Sozialkreis Mecklenbeck
Gewohnte Verbindungen fehlen

Münster-Mecklenbeck -

Die geänderte Streckenführung der Buslinie 10 in Mecklenbeck ärgert so manchen im Ort. Sie war Anlass zu einem Treffen des Mecklenbecker Sozialkreises, bei dem über den Öffentlichen Personennahverkehr diskutierte wurde.

Mittwoch, 13.11.2019, 19:00 Uhr aktualisiert: 14.11.2019, 18:22 Uhr
Standen bei der Veranstaltung des Mecklenbecker Sozialkreises zur Streckenführung der Buslinie 10 Rede und Antwort (v.l.): Manon Tietmeyer und Hendrik Werbick vom Sprecherteam des Kreises sowie Jochen Roes und Dietmar König von den Stadtwerken.
Standen bei der Veranstaltung des Mecklenbecker Sozialkreises zur Streckenführung der Buslinie 10 Rede und Antwort (v.l.): Manon Tietmeyer und Hendrik Werbick vom Sprecherteam des Kreises sowie Jochen Roes und Dietmar König von den Stadtwerken. Foto: ann

Passt ein Kleid über 25 Jahre lang einem Menschen gleichermaßen gut? Das ist kaum vorstellbar, weil der Mensch sich verändert. Auch Stadtteile verändern sich. Ein Netz des Öffentlichen Personennahverkehrs (ÖPNV), das vor 25 Jahren für einen Stadtteil „gestrickt“ wurde, muss heute nicht mehr unbedingt passen. Neue Baugebiete entstehen, und der Bedarf ändert sich. Das ist – auf eine einfache Formel gebracht – die Situation in Mecklenbeck.
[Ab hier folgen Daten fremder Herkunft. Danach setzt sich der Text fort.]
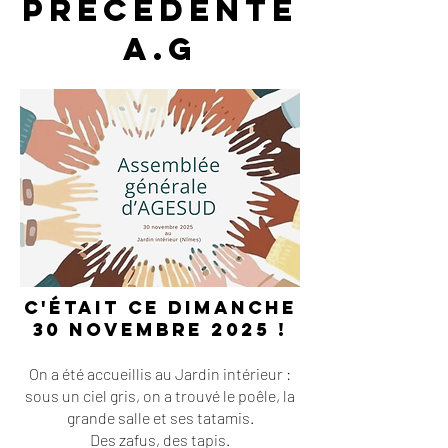
Précédente
A.G
C'était ce dimanche
30 novembre 2025 !
On a été accueillis au Jardin intérieur :
sous un ciel gris, on a trouvé le poêle, la
grande salle et ses tatamis.
Des zafus, des tapis.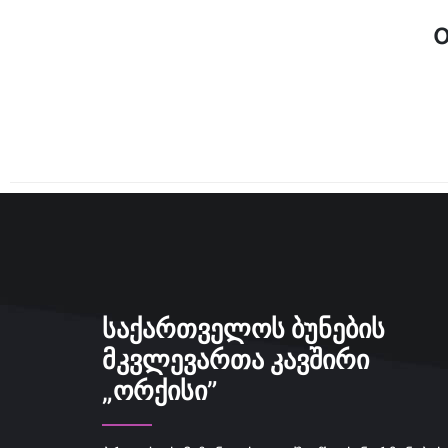
ᲡᲐᲥᲐᲠᲗᲕᲔᲚᲝᲡ ᲑᲣᲜᲔᲑᲘᲡ
ᲛᲙᲕᲚᲔᲕᲐᲠᲗᲐ ᲙᲐᲕᲨᲘᲠᲘ
„ᲝᲠᲥᲘᲡᲘ”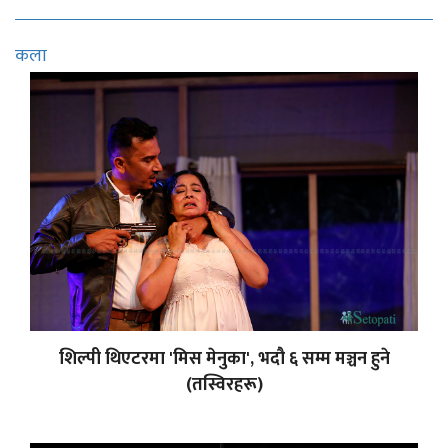
कला
शिल्पी थिएटरमा 'मिस मेनुका', भदौ ६ सम्म मञ्चन हुने
(तस्विरहरू)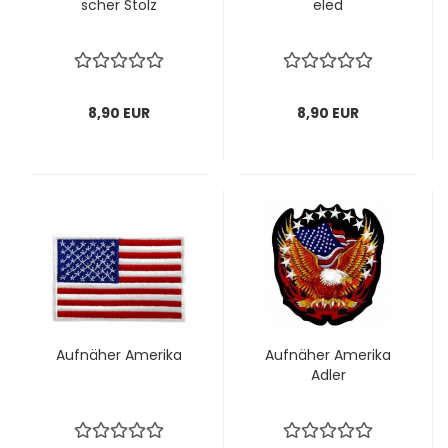
scher Stolz
e­led
8,90 EUR
8,90 EUR
Auf­nä­her Ame­ri­ka
Auf­nä­her Ame­ri­ka
Adler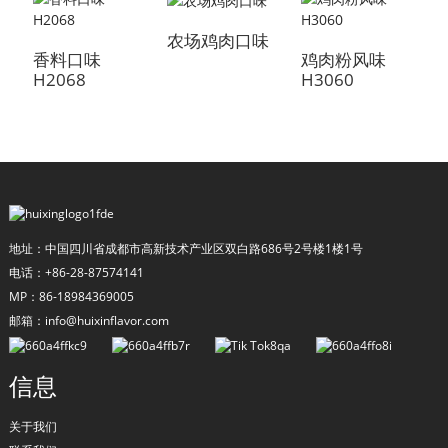
农场鸡肉口味
香料口味
鸡肉粉风味
H2068
H3060
H
地址：中国四川省成都市高新技术产业区双白路686号2号楼1楼1号
a
电话：+86-28-87574141
MP：86-18984369005
邮箱：info@huixinflavor.com
信息
关于我们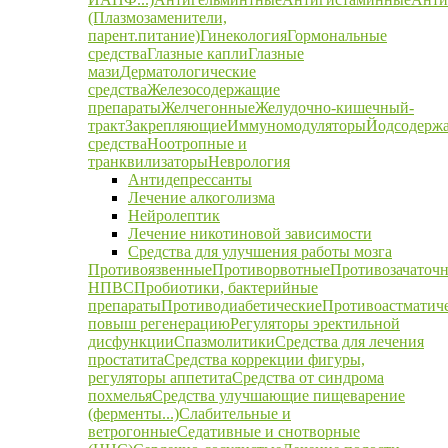
(Плазмозаменители,
парент.питание)
Гинекология
Гормональные
средства
Глазные капли
Глазные
мази
Дерматологические
средства
Железосодержащие
препараты
Желчегонные
Желудочно-кишечный-
тракт
Закрепляющие
Иммуномодуляторы
Йодсодерж
средства
Ноотропные и
транквилизаторы
Неврология
Антидепрессанты
Лечение алкоголизма
Нейролептик
Лечение никотиновой зависимости
Средства для улучшения работы мозга
Противоязвенные
Противорвотные
Противозачаточ
НПВС
Пробиотики, бактерийные
препараты
Противодиабетические
Противоастматич
повыш регенерацию
Регуляторы эректильной
дисфункции
Спазмолитики
Средства для лечения
простатита
Средства коррекции фигуры,
регуляторы аппетита
Средства от синдрома
похмелья
Средства улучшающие пищеварение
(ферменты...)
Слабительные и
ветрогонные
Седативные и снотворные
Der Sozialkreis Mecklenbeck unter der Leitung des Sprecherteams Manon Tietmeyer (Paulushof) und Hendrik Werbick (Pfarrei St. Liudger) diskutierte jetzt mit den Verkehrsplanern Dietmar König von der Stadt und Ingenieur Jochen Roes von den Stadtwerken die Änderung der Linie 10. Eingeführt wurde die neue Streckenführung im April 2018 als ein Versuch, bei dem über zwei Jahre herausgefunden werden sollte, ob der veränderte Bedarf im Stadtteil auf diese Weise besser abgedeckt werden kann.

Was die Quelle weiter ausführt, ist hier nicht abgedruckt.